Die Hauptgründe: die Wirtschafts-, Lohn- und Steuerpolitik
Als Bestimmungsfaktor für die Kluft zwischen Arm und Reich machen Südtirols Arbeitnehmer in erster Linie die lokale und gesamtstaatliche Wirtschaftspolitik verantwortlich (29 Prozent). Es folgen die Lohn- (27 Prozent) und Steuerpolitik (22 Prozent), also all jene Faktoren, welche der einzelne Arbeitnehmer selbst nicht beeinflussen kann. Erst an vierter Stelle reiht sich die unterschiedlich große Arbeitsleistung von Personen ein (elf Prozent).
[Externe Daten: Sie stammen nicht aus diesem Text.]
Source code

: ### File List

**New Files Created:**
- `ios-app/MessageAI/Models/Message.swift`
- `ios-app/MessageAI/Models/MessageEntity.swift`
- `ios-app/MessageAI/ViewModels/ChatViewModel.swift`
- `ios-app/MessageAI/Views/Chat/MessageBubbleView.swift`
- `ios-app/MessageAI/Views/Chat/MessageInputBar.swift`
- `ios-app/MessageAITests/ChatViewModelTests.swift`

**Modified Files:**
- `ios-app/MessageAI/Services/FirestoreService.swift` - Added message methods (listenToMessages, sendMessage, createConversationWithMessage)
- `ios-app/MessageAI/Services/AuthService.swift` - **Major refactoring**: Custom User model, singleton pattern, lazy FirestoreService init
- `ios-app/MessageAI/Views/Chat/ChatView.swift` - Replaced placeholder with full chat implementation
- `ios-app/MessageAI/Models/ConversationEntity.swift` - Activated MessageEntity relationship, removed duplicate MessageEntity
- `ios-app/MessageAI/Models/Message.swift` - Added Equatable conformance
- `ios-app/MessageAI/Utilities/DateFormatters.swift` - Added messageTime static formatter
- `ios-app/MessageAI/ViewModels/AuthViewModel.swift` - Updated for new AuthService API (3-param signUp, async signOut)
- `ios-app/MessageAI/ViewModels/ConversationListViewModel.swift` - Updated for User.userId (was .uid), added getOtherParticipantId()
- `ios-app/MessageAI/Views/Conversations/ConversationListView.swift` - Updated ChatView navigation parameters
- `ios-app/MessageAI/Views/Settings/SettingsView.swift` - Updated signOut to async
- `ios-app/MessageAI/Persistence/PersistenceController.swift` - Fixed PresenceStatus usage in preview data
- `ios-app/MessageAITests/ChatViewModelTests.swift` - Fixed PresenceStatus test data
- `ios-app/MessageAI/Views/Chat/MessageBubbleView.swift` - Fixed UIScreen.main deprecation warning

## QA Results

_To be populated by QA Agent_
Was zählt: eine gute Schulbildung und das richtige Netzwerk
Rein hypothetisch gelingt es in einer perfekt durchlässigen und leistungsorientierten Gesellschaft jeder Person, mit entsprechendem Arbeitseinsatz die soziale Leiter hochzuklettern. Hart arbeiten ist aber nur eines und noch dazu nicht das wichtigste der Elemente, um die eigene wirtschaftliche Stellung in der Gesellschaft zu verbessern. Das Wichtigste, das benötigt wird, um in Südtirol die Nase vorn zu haben, ist nach Ansicht der befragten Arbeitnehmer/Innen eine gute Schulbildung. Der zweitwichtigste Aspekt seien die Kontakte – sprich das Glück, die richtigen Personen zu kennen. Auf einer Skala von null (nicht wichtig) bis zehn (sehr wichtig) haben die genannten Aspekte in beiden Fällen eine Durchschnittsbewertung von mehr als acht erhalten. Hart zu arbeiten, das Glück auf der eigenen Seite zu haben oder einer wohlhabenden Familie anzugehören sind zwar auch vorteilhafte Faktoren, werden aber als nachrangig eingestuft.
Stellungnahme des AFI-Präsidenten Dieter Mayr
„In einer sozialen Marktwirtschaft stehen Staat und Land in der Pflicht, ihre Lenkungsfunktion wahrzunehmen und die Weichen so zu legen, dass eine Umverteilung des Wohlstands im Sinne einer stärkeren Ausgewogenheit begünstigt wird.“
Das AFI-Barometer erscheint viermal im Jahr (Winter, Frühjahr, Sommer, Herbst) und gibt das Stimmungsbild der Südtiroler Arbeitnehmerschaft wieder. Die telefonisch geführte Umfrage betrifft 500 Arbeitnehmer und ist für Südtirol repräsentativ. Die nächsten Umfrage-Ergebnisse werden Mitte Oktober 2021 vorgestellt.